Speaker
Description
The Pegasus Toroidal Experiment has focused on exploring the unique features of extremely low aspect ratio operation to study plasma stability at A ~ 1 and near-unity beta, including access to ohmic H-mode with associated ELM behavior and plasmas with an absolute minimum-B topology. For such studies, the Local Helicity Injection (LHI) technique was developed to initiate and drive toroidal current without use of a central solenoid. LHI utilizes compact, edge-localized current sources (Ainj ≤ 8 cm2, Iinj ≤ 8 kA, Vinj ≤ 1.5 kV), and has initiated > 0.2 MA of plasma current at low-field (BT ~ 0.15 T) and near-unity aspect ratio (A). Recent studies have addressed comparisons of LHI injector locations, MHD characteristics, confinement properties, and the transition to ohmic sustainment. The Pegasus program is now terminating and being replaced with an upgraded facility called Pegasus-III (for Pegasus-Phase III). This new program is focused on developing an understanding and comparative studies of several leading candidates for non-solenoidal startup techniques. These include: DC helicity injection, including LHI and sustained and transient coaxial helicity injection (S-CHI and T-CHI); electron Bernstein wave (EBW) radiofrequency electron heating and current drive; and poloidal field induction.

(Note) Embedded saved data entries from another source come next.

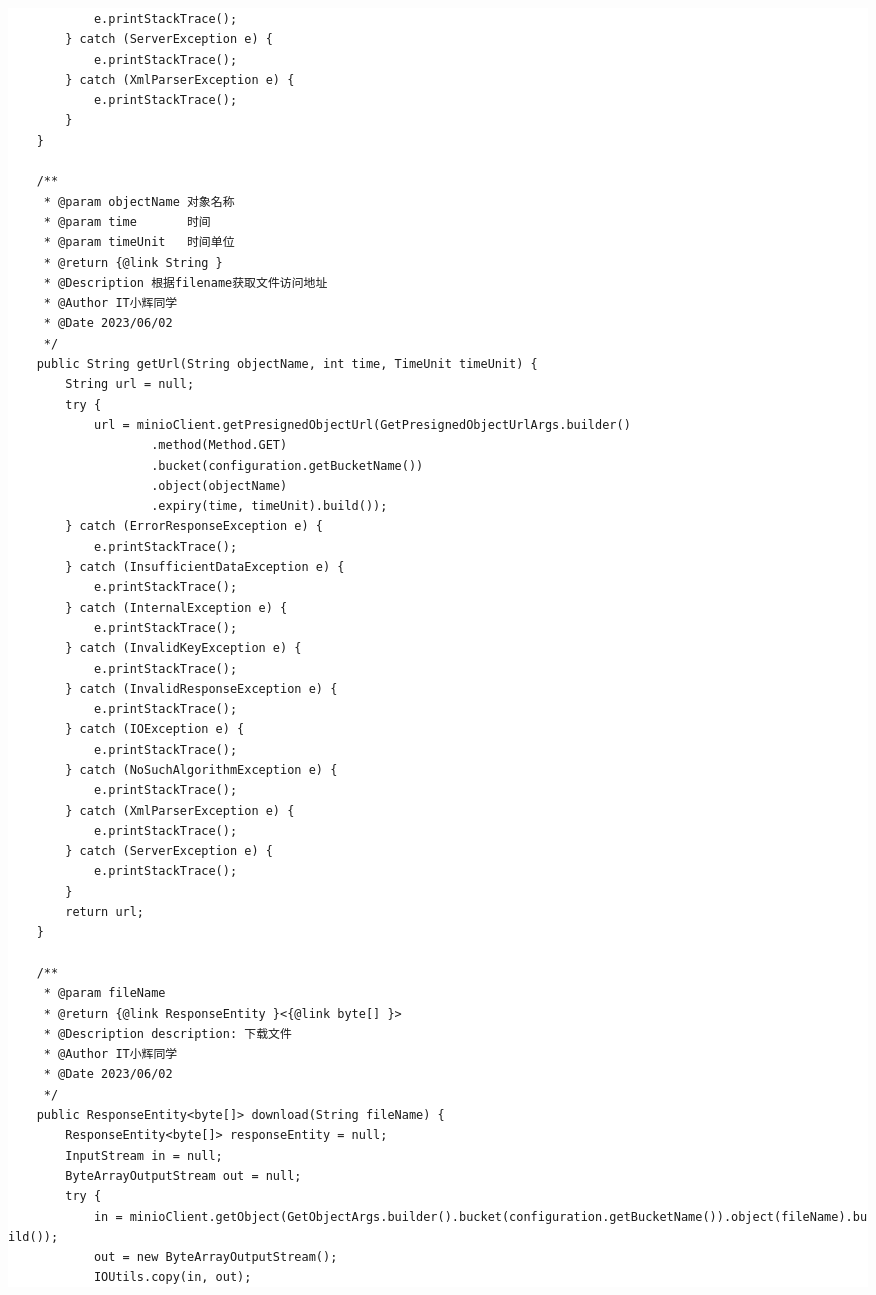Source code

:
 ```
            e.printStackTrace();
        } catch (ServerException e) {
            e.printStackTrace();
        } catch (XmlParserException e) {
            e.printStackTrace();
        }
    }

    /**
     * @param objectName 对象名称
     * @param time       时间
     * @param timeUnit   时间单位
     * @return {@link String }
     * @Description 根据filename获取文件访问地址
     * @Author IT小辉同学
     * @Date 2023/06/02
     */
    public String getUrl(String objectName, int time, TimeUnit timeUnit) {
        String url = null;
        try {
            url = minioClient.getPresignedObjectUrl(GetPresignedObjectUrlArgs.builder()
                    .method(Method.GET)
                    .bucket(configuration.getBucketName())
                    .object(objectName)
                    .expiry(time, timeUnit).build());
        } catch (ErrorResponseException e) {
            e.printStackTrace();
        } catch (InsufficientDataException e) {
            e.printStackTrace();
        } catch (InternalException e) {
            e.printStackTrace();
        } catch (InvalidKeyException e) {
            e.printStackTrace();
        } catch (InvalidResponseException e) {
            e.printStackTrace();
        } catch (IOException e) {
            e.printStackTrace();
        } catch (NoSuchAlgorithmException e) {
            e.printStackTrace();
        } catch (XmlParserException e) {
            e.printStackTrace();
        } catch (ServerException e) {
            e.printStackTrace();
        }
        return url;
    }

    /**
     * @param fileName
     * @return {@link ResponseEntity }<{@link byte[] }>
     * @Description description: 下载文件
     * @Author IT小辉同学
     * @Date 2023/06/02
     */
    public ResponseEntity<byte[]> download(String fileName) {
        ResponseEntity<byte[]> responseEntity = null;
        InputStream in = null;
        ByteArrayOutputStream out = null;
        try {
            in = minioClient.getObject(GetObjectArgs.builder().bucket(configuration.getBucketName()).object(fileName).build());
            out = new ByteArrayOutputStream();
            IOUtils.copy(in, out);
```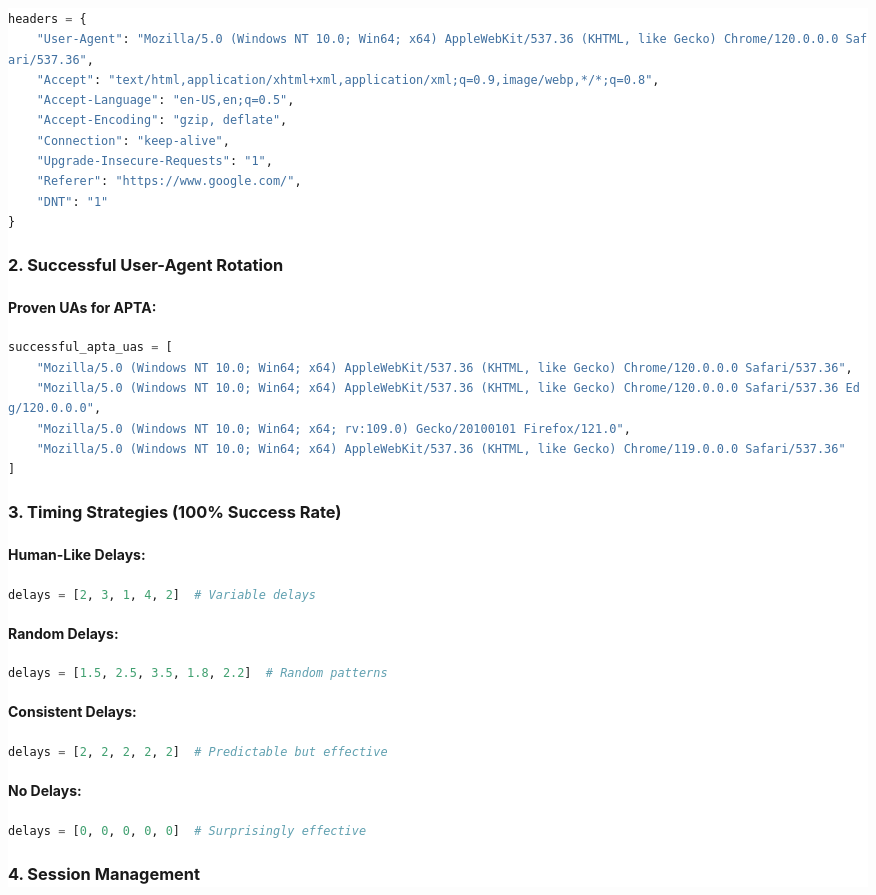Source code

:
 ```python
headers = {
    "User-Agent": "Mozilla/5.0 (Windows NT 10.0; Win64; x64) AppleWebKit/537.36 (KHTML, like Gecko) Chrome/120.0.0.0 Safari/537.36",
    "Accept": "text/html,application/xhtml+xml,application/xml;q=0.9,image/webp,*/*;q=0.8",
    "Accept-Language": "en-US,en;q=0.5",
    "Accept-Encoding": "gzip, deflate",
    "Connection": "keep-alive",
    "Upgrade-Insecure-Requests": "1",
    "Referer": "https://www.google.com/",
    "DNT": "1"
}
```

### 2. **Successful User-Agent Rotation**

#### **Proven UAs for APTA:**
```python
successful_apta_uas = [
    "Mozilla/5.0 (Windows NT 10.0; Win64; x64) AppleWebKit/537.36 (KHTML, like Gecko) Chrome/120.0.0.0 Safari/537.36",
    "Mozilla/5.0 (Windows NT 10.0; Win64; x64) AppleWebKit/537.36 (KHTML, like Gecko) Chrome/120.0.0.0 Safari/537.36 Edg/120.0.0.0",
    "Mozilla/5.0 (Windows NT 10.0; Win64; x64; rv:109.0) Gecko/20100101 Firefox/121.0",
    "Mozilla/5.0 (Windows NT 10.0; Win64; x64) AppleWebKit/537.36 (KHTML, like Gecko) Chrome/119.0.0.0 Safari/537.36"
]
```

### 3. **Timing Strategies (100% Success Rate)**

#### **Human-Like Delays:**
```python
delays = [2, 3, 1, 4, 2]  # Variable delays
```

#### **Random Delays:**
```python
delays = [1.5, 2.5, 3.5, 1.8, 2.2]  # Random patterns
```

#### **Consistent Delays:**
```python
delays = [2, 2, 2, 2, 2]  # Predictable but effective
```

#### **No Delays:**
```python
delays = [0, 0, 0, 0, 0]  # Surprisingly effective
```

### 4. **Session Management**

Future capabilities may include electron cyclotron heating and current drive and/or neutral beam current drive. Upgrades include: a new solenoid-free centerstack assembly to provide a 4x increase in BTF to 0.6 T; a new high-stress TF coil system; increased pulse length to study confinement and current evolution; expanded power systems; enhanced diagnostics; and an expanded lab facility. Plasma startup will be enabled by: advanced LHI injectors with shaped electrodes and active helicity injection control; a refractory metal electrode system supporting S-CHI and T-CHI without vacuum electrical breaks or current flow through the vacuum vessel; and an expanded poloidal field coil set. An 8 GHz, ~400 kW EBW system will be added. A goal of the new experiment is to demonstrate non-solenoidal startup to 𝐼p = 0.3 MA and provide guidance for MA-class startup applicable to NSTX-U and ultimately a nuclear facility. This program includes collaborations from the University of Wisconsin, University of Washington, ORNL, and PPPL.
*This work is supported by U.S. Department of Energy grants DE-FG02-96ER54375 and DE-SC0019008.